══ Data shown ══

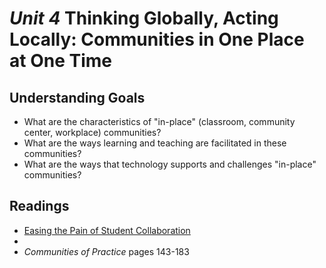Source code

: # *Unit 4* Thinking Globally, Acting Locally: Communities in One Place at One Time

## Understanding Goals

* What are the characteristics of "in-place" (classroom, community center, workplace) communities?
* What are the ways learning and teaching are facilitated in these communities?
* What are the ways that technology supports and challenges "in-place" communities?

## Readings

* [Easing the Pain of Student Collaboration](https://www.teachingchannel.org/blog/2014/03/25/deeper-learning-student-collaboration/)
* 
* *Communities of Practice* pages 143-183
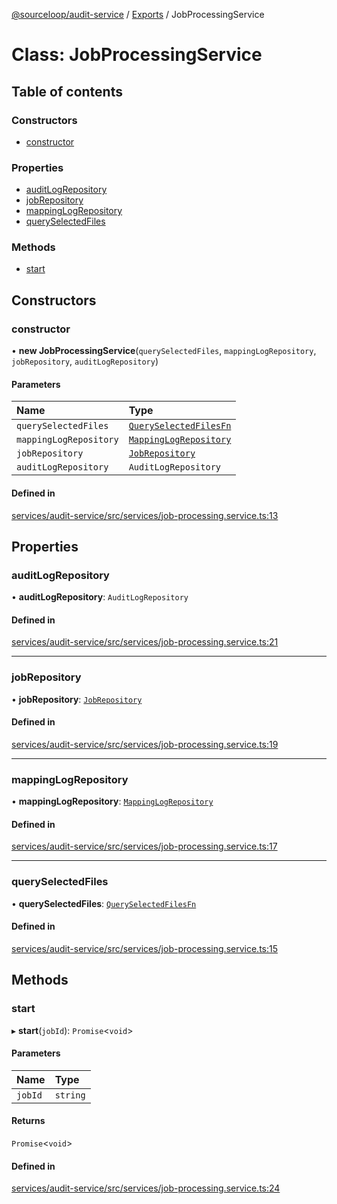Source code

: [@sourceloop/audit-service](../README.md) / [Exports](../modules.md) / JobProcessingService

# Class: JobProcessingService

## Table of contents

### Constructors

- [constructor](JobProcessingService.md#constructor)

### Properties

- [auditLogRepository](JobProcessingService.md#auditlogrepository)
- [jobRepository](JobProcessingService.md#jobrepository)
- [mappingLogRepository](JobProcessingService.md#mappinglogrepository)
- [querySelectedFiles](JobProcessingService.md#queryselectedfiles)

### Methods

- [start](JobProcessingService.md#start)

## Constructors

### constructor

• **new JobProcessingService**(`querySelectedFiles`, `mappingLogRepository`, `jobRepository`, `auditLogRepository`)

#### Parameters

| Name | Type |
| :------ | :------ |
| `querySelectedFiles` | [`QuerySelectedFilesFn`](../modules.md#queryselectedfilesfn) |
| `mappingLogRepository` | [`MappingLogRepository`](MappingLogRepository.md) |
| `jobRepository` | [`JobRepository`](JobRepository.md) |
| `auditLogRepository` | `AuditLogRepository` |

#### Defined in

[services/audit-service/src/services/job-processing.service.ts:13](https://github.com/sourcefuse/loopback4-microservice-catalog/blob/68ec38a2a/services/audit-service/src/services/job-processing.service.ts#L13)

## Properties

### auditLogRepository

• **auditLogRepository**: `AuditLogRepository`

#### Defined in

[services/audit-service/src/services/job-processing.service.ts:21](https://github.com/sourcefuse/loopback4-microservice-catalog/blob/68ec38a2a/services/audit-service/src/services/job-processing.service.ts#L21)

___

### jobRepository

• **jobRepository**: [`JobRepository`](JobRepository.md)

#### Defined in

[services/audit-service/src/services/job-processing.service.ts:19](https://github.com/sourcefuse/loopback4-microservice-catalog/blob/68ec38a2a/services/audit-service/src/services/job-processing.service.ts#L19)

___

### mappingLogRepository

• **mappingLogRepository**: [`MappingLogRepository`](MappingLogRepository.md)

#### Defined in

[services/audit-service/src/services/job-processing.service.ts:17](https://github.com/sourcefuse/loopback4-microservice-catalog/blob/68ec38a2a/services/audit-service/src/services/job-processing.service.ts#L17)

___

### querySelectedFiles

• **querySelectedFiles**: [`QuerySelectedFilesFn`](../modules.md#queryselectedfilesfn)

#### Defined in

[services/audit-service/src/services/job-processing.service.ts:15](https://github.com/sourcefuse/loopback4-microservice-catalog/blob/68ec38a2a/services/audit-service/src/services/job-processing.service.ts#L15)

## Methods

### start

▸ **start**(`jobId`): `Promise`<`void`\>

#### Parameters

| Name | Type |
| :------ | :------ |
| `jobId` | `string` |

#### Returns

`Promise`<`void`\>

#### Defined in

[services/audit-service/src/services/job-processing.service.ts:24](https://github.com/sourcefuse/loopback4-microservice-catalog/blob/68ec38a2a/services/audit-service/src/services/job-processing.service.ts#L24)
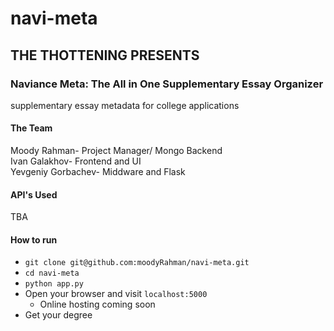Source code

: # navi-meta
## THE THOTTENING PRESENTS
### Naviance Meta: The All in One Supplementary Essay Organizer  


supplementary essay metadata for college applications

#### The Team
Moody Rahman- Project Manager/ Mongo Backend  
Ivan Galakhov- Frontend and UI  
Yevgeniy Gorbachev- Middware and Flask  

#### API's Used
TBA

#### How to run
- `git clone git@github.com:moodyRahman/navi-meta.git`
- `cd navi-meta`
- `python app.py`
- Open your browser and visit `localhost:5000`
  - Online hosting coming soon
- Get your degree
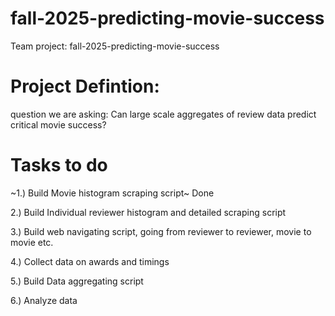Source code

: # fall-2025-predicting-movie-success
Team project: fall-2025-predicting-movie-success

# Project Defintion: 
question we are asking: Can large scale aggregates of review data predict critical movie success? 

# Tasks to do

~1.) Build Movie histogram scraping script~ Done

2.) Build Individual reviewer histogram and detailed scraping script

3.) Build web navigating script, going from reviewer to reviewer, movie to movie etc.

4.) Collect data on awards and timings

5.) Build Data aggregating script

6.) Analyze data
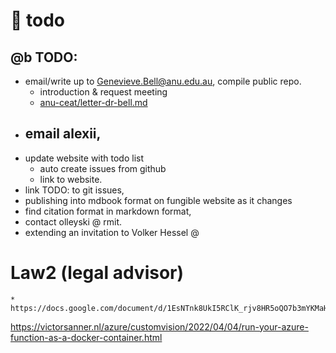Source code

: # 🚀 todo

## @b TODO:
* email/write up to Genevieve.Bell@anu.edu.au, compile public repo. 
    - introduction & request meeting
    - [anu-ceat/letter-dr-bell.md](anu-ceat/letter-dr-bell.md)
* email alexii,
    - 
* update website with todo list
    * auto create issues from github
    * link to website. 
* link TODO: to git issues,
*   publishing into mdbook format on fungible website as it changes
* find citation format in markdown format,
* contact olleyski @ rmit. 
* extending an invitation to Volker Hessel @ 


# Law2 (legal advisor)
    * https://docs.google.com/document/d/1EsNTnk8UkI5RClK_rjv8HR5oQO7b3mYKMaH_pSPpuT4/edit

https://victorsanner.nl/azure/customvision/2022/04/04/run-your-azure-function-as-a-docker-container.html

═══

> [Problem requirements]: Return the source text of all the entries above, reproducing every line without changes and leaving out the pictures.

> [Your response]:
Source code

: # *Unit 4* Thinking Globally, Acting Locally: Communities in One Place at One Time

## Understanding Goals

* What are the characteristics of "in-place" (classroom, community center, workplace) communities?
* What are the ways learning and teaching are facilitated in these communities?
* What are the ways that technology supports and challenges "in-place" communities?

## Readings

* [Easing the Pain of Student Collaboration](https://www.teachingchannel.org/blog/2014/03/25/deeper-learning-student-collaboration/)
* 
* *Communities of Practice* pages 143-183
Source code

: [@sourceloop/audit-service](../README.md) / [Exports](../modules.md) / JobProcessingService

# Class: JobProcessingService

## Table of contents

### Constructors

- [constructor](JobProcessingService.md#constructor)

### Properties

- [auditLogRepository](JobProcessingService.md#auditlogrepository)
- [jobRepository](JobProcessingService.md#jobrepository)
- [mappingLogRepository](JobProcessingService.md#mappinglogrepository)
- [querySelectedFiles](JobProcessingService.md#queryselectedfiles)

### Methods

- [start](JobProcessingService.md#start)

## Constructors

### constructor

• **new JobProcessingService**(`querySelectedFiles`, `mappingLogRepository`, `jobRepository`, `auditLogRepository`)

#### Parameters

| Name | Type |
| :------ | :------ |
| `querySelectedFiles` | [`QuerySelectedFilesFn`](../modules.md#queryselectedfilesfn) |
| `mappingLogRepository` | [`MappingLogRepository`](MappingLogRepository.md) |
| `jobRepository` | [`JobRepository`](JobRepository.md) |
| `auditLogRepository` | `AuditLogRepository` |

#### Defined in

[services/audit-service/src/services/job-processing.service.ts:13](https://github.com/sourcefuse/loopback4-microservice-catalog/blob/68ec38a2a/services/audit-service/src/services/job-processing.service.ts#L13)

## Properties

### auditLogRepository

• **auditLogRepository**: `AuditLogRepository`

#### Defined in

[services/audit-service/src/services/job-processing.service.ts:21](https://github.com/sourcefuse/loopback4-microservice-catalog/blob/68ec38a2a/services/audit-service/src/services/job-processing.service.ts#L21)

___

### jobRepository

• **jobRepository**: [`JobRepository`](JobRepository.md)

#### Defined in

[services/audit-service/src/services/job-processing.service.ts:19](https://github.com/sourcefuse/loopback4-microservice-catalog/blob/68ec38a2a/services/audit-service/src/services/job-processing.service.ts#L19)

___

### mappingLogRepository

• **mappingLogRepository**: [`MappingLogRepository`](MappingLogRepository.md)

#### Defined in

[services/audit-service/src/services/job-processing.service.ts:17](https://github.com/sourcefuse/loopback4-microservice-catalog/blob/68ec38a2a/services/audit-service/src/services/job-processing.service.ts#L17)

___

### querySelectedFiles

• **querySelectedFiles**: [`QuerySelectedFilesFn`](../modules.md#queryselectedfilesfn)

#### Defined in

[services/audit-service/src/services/job-processing.service.ts:15](https://github.com/sourcefuse/loopback4-microservice-catalog/blob/68ec38a2a/services/audit-service/src/services/job-processing.service.ts#L15)

## Methods

### start

▸ **start**(`jobId`): `Promise`<`void`\>

#### Parameters

| Name | Type |
| :------ | :------ |
| `jobId` | `string` |

#### Returns

`Promise`<`void`\>

#### Defined in

[services/audit-service/src/services/job-processing.service.ts:24](https://github.com/sourcefuse/loopback4-microservice-catalog/blob/68ec38a2a/services/audit-service/src/services/job-processing.service.ts#L24)
Source code

: # navi-meta
## THE THOTTENING PRESENTS
### Naviance Meta: The All in One Supplementary Essay Organizer  


supplementary essay metadata for college applications

#### The Team
Moody Rahman- Project Manager/ Mongo Backend  
Ivan Galakhov- Frontend and UI  
Yevgeniy Gorbachev- Middware and Flask  

#### API's Used
TBA

#### How to run
- `git clone git@github.com:moodyRahman/navi-meta.git`
- `cd navi-meta`
- `python app.py`
- Open your browser and visit `localhost:5000`
  - Online hosting coming soon
- Get your degree
Source code

: # fall-2025-predicting-movie-success
Team project: fall-2025-predicting-movie-success

# Project Defintion: 
question we are asking: Can large scale aggregates of review data predict critical movie success? 

# Tasks to do

~1.) Build Movie histogram scraping script~ Done

2.) Build Individual reviewer histogram and detailed scraping script

3.) Build web navigating script, going from reviewer to reviewer, movie to movie etc.

4.) Collect data on awards and timings

5.) Build Data aggregating script

6.) Analyze data
Source code

: # 🚀 todo

## @b TODO:
* email/write up to Genevieve.Bell@anu.edu.au, compile public repo. 
    - introduction & request meeting
    - [anu-ceat/letter-dr-bell.md](anu-ceat/letter-dr-bell.md)
* email alexii,
    - 
* update website with todo list
    * auto create issues from github
    * link to website. 
* link TODO: to git issues,
*   publishing into mdbook format on fungible website as it changes
* find citation format in markdown format,
* contact olleyski @ rmit. 
* extending an invitation to Volker Hessel @ 


# Law2 (legal advisor)
    * https://docs.google.com/document/d/1EsNTnk8UkI5RClK_rjv8HR5oQO7b3mYKMaH_pSPpuT4/edit

https://victorsanner.nl/azure/customvision/2022/04/04/run-your-azure-function-as-a-docker-container.html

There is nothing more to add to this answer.